One such value is convenience. Several card issuers include search engines in their shopping malls that allow consumers to locate Internet retailers carrying the type of merchandise they desire. Retailers do not pay for placement in the search process. The malls choose retailers based on compatibility with other merchants and their willingness to underwrite incentives. Many of the search engines also perform price comparisons for a specific product carried by more than one Internet retailer and even provide products reviews.
“Merchants want their affiliation with a card issuer to be more than just low price, they want to provide a level of service that makes its easier to shop online and facilitates cardholders going to their site,” states Marc Metcalf, president of Brodia Inc., a San Francisco-based vendor of e-wallet technology. “The idea is to put all customer services in one place.”

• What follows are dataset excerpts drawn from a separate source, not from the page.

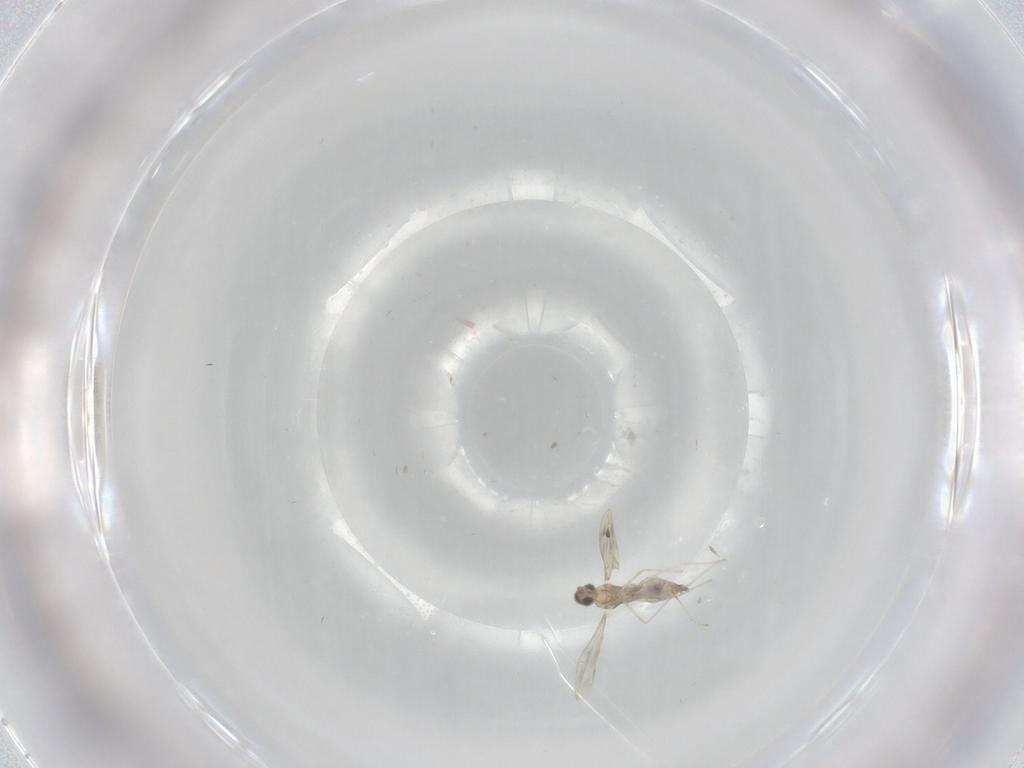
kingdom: Animalia
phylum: Arthropoda
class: Insecta
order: Diptera
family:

Brodia, which supplies e-wallet services to six of the 11 largest credit card issuers and MasterCard, is employing that strategy to help issues build a broader array of shopping services and secure transaction applications around its technology platform. The company has financial backing from MasterCard and Morgan Stanley Dean Witter, Discover card’s parent. It also has relationships with more than 500 online merchants that it can deliver as marketing partners to credit card issuers.

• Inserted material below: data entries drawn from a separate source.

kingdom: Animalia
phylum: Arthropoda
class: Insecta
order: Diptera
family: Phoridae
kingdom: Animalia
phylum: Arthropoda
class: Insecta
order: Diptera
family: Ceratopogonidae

“Card companies are investing in Brodia because it can help them capture more volume from online shopping and that is enough to warrant an equity investment,” adds Gomez’s Jamieson.
The issue that won’t die
In addition to convenience, security is another value that card issuers are convinced will help them encourage cardholders to use their web sites as a gateway to online shopping. Granted, security is not an issue with seasoned online shoppers, but it is with novice online shoppers. A high percentage of consumers new to Internet retailing abandon their shopping carts at checkout for fear the account data will be intercepted. To support those claims, Discover quotes figures from Boston Consulting Group that say 44% of Internet users do not shop online for fear of becoming victims of credit card fraud.
To address security concerns among its cardholders Discover has included a virtual credit card in DESKSHOP 2.0 that allows cardholders to create a single-use credit card number when making an online purchase. The single use account number protects the cardholder’s actual account number from being intercepted online, thereby reducing the potential for fraud.